Они вернулись в сарай, и там Клэй понял, почему тогда Майкл его остановил – в тот день, когда он пришел за своей изнуряющей лопатой, а Майкл отвез его в Фезертон, – там, на самодельном мольберте, чуть завалившись на сторону, стоял набросок мальчика на кухне, что-то протягивающего к зрителю.
Ладонь его разжата, но не развернута.
И, только приглядевшись, ты видишь, что на ней – осколки раздавленной прищепки.
Это было на той кухне, где я сейчас сижу.
Одно из наших в начале было.
* * *
– Знаешь, – сказал Клэй, – она мне велела. Велела попросить тебя показать.
Он проглотил слюну; он думал, репетировал.
Здорово, пап, правда здорово.
Но Майкл его опередил:
– Знаю, – сказал он. – Я должен был ее написать.

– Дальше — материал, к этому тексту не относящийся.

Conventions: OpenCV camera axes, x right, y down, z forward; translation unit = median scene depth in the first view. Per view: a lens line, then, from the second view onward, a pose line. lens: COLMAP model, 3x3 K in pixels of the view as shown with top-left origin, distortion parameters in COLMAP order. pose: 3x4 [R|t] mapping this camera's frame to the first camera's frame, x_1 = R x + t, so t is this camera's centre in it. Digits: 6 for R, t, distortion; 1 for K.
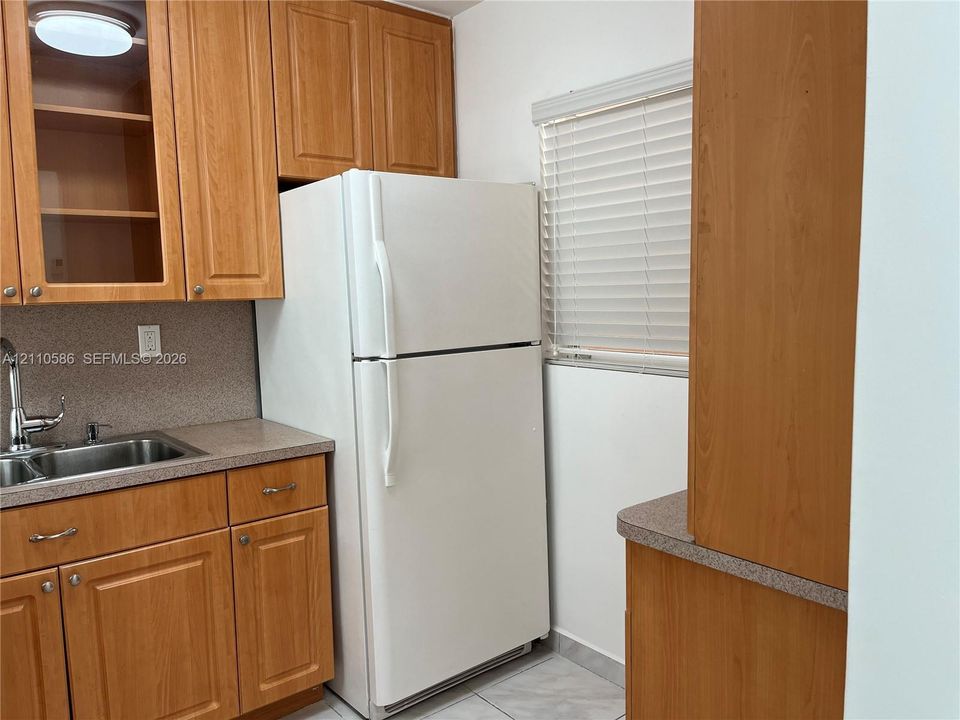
lens RADIAL K [[723.3, 0, 477.5], [0, 723.3, 364.4], [0, 0, 1]] dist [0.060107, -0.085634]
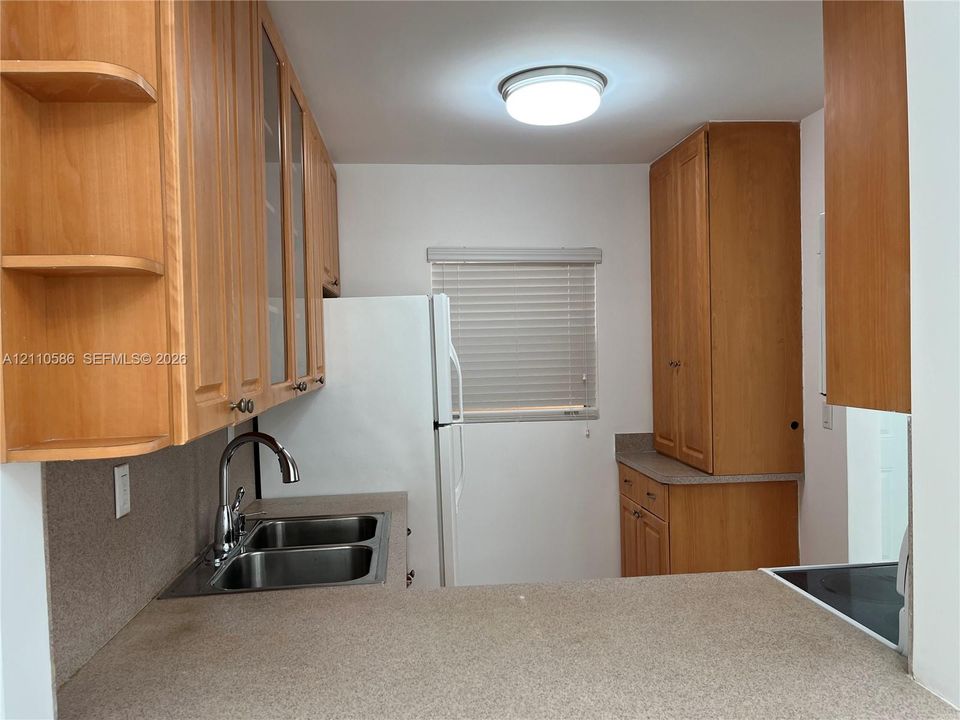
lens RADIAL K [[723.3, 0, 481.1], [0, 723.3, 359.9], [0, 0, 1]] dist [0.060107, -0.085634]
pose [[0.550853, -0.006140, 0.834580, -1.178369], [0.099106, 0.993379, -0.058105, -0.040673], [-0.828697, 0.114719, 0.547814, 0.143962]]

Он этого не сделал, но теперь у него был Клэй.
Он нарисует его.
И напишет его.
Он будет делать это год за годом.
Но до этого начала было вот что.
В последние недели с нами оставалась по большей части ее оболочка. А остальное было уже где-то вне досягаемости. Страдание, приходы медсестры; мы ловили друг друга на том, что читаем ее мысли. А может, это были мысли, давно написанные в нас: каким, черт возьми, образом, в ней еще бьется пульс?
Это было время, кода смерть слонялась по дому или висела на проводах. Дремала, обняв холодильник.